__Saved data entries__

········

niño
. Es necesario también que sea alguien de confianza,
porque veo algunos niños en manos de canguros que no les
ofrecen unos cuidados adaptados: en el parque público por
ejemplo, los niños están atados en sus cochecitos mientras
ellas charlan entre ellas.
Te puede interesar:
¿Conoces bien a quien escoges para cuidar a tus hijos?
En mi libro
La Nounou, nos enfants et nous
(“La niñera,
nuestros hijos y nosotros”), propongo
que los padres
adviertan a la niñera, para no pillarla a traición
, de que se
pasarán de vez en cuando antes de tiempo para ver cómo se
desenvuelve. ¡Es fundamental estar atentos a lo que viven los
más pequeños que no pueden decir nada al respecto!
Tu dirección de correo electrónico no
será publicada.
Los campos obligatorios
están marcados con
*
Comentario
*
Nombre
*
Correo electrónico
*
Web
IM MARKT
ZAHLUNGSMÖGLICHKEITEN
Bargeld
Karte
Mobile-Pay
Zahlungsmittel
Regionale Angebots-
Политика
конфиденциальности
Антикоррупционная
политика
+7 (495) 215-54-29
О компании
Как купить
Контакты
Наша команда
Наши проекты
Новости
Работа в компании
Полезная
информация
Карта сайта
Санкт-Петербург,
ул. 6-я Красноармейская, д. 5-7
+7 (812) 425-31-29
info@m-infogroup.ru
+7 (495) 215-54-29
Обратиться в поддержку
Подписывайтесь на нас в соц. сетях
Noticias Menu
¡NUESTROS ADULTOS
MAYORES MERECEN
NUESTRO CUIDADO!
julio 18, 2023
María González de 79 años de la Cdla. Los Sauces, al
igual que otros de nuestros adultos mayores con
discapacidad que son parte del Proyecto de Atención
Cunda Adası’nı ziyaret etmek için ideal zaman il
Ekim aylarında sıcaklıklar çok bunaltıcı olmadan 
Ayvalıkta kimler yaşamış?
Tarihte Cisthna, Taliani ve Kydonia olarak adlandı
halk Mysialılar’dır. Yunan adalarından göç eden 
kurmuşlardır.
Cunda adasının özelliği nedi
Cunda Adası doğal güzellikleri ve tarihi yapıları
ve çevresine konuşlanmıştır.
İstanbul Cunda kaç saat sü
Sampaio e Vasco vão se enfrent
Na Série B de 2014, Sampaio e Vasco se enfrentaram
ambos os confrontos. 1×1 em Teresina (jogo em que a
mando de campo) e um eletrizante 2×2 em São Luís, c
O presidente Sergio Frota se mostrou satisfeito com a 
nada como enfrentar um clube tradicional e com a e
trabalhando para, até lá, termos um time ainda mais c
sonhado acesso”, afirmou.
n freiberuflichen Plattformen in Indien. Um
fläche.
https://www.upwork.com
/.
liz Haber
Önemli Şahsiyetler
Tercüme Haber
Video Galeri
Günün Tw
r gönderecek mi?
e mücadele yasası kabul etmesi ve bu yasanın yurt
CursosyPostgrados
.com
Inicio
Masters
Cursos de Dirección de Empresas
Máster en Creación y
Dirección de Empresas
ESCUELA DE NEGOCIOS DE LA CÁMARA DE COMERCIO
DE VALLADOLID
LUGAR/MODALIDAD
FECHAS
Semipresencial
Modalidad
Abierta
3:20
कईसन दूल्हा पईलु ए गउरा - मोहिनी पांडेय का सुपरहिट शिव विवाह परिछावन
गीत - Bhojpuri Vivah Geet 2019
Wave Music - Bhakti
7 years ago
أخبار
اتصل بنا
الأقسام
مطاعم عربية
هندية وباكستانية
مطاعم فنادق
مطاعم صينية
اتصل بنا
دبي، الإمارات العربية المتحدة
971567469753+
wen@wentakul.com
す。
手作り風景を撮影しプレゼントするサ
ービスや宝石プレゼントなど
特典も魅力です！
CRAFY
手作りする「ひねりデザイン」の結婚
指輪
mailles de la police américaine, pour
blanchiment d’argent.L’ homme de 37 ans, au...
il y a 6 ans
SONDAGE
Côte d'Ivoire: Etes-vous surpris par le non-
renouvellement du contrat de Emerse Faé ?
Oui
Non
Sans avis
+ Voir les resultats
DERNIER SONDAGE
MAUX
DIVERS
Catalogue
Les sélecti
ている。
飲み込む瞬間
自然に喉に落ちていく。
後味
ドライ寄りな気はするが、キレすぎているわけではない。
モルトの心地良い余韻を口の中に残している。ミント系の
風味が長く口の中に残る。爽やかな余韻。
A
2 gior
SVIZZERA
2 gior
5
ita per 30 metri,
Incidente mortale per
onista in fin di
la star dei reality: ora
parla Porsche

········

__The task__
Update the data starting at its beginning and ending at the line containing "será publicada.", replacing "cochecitos" with "carritos" and leaving everything else unchanged.

__Response area__
niño
. Es necesario también que sea alguien de confianza,
porque veo algunos niños en manos de canguros que no les
ofrecen unos cuidados adaptados: en el parque público por
ejemplo, los niños están atados en sus carritos mientras
ellas charlan entre ellas.
Te puede interesar:
¿Conoces bien a quien escoges para cuidar a tus hijos?
En mi libro
La Nounou, nos enfants et nous
(“La niñera,
nuestros hijos y nosotros”), propongo
que los padres
adviertan a la niñera, para no pillarla a traición
, de que se
pasarán de vez en cuando antes de tiempo para ver cómo se
desenvuelve. ¡Es fundamental estar atentos a lo que viven los
más pequeños que no pueden decir nada al respecto!
Tu dirección de correo electrónico no
será publicada.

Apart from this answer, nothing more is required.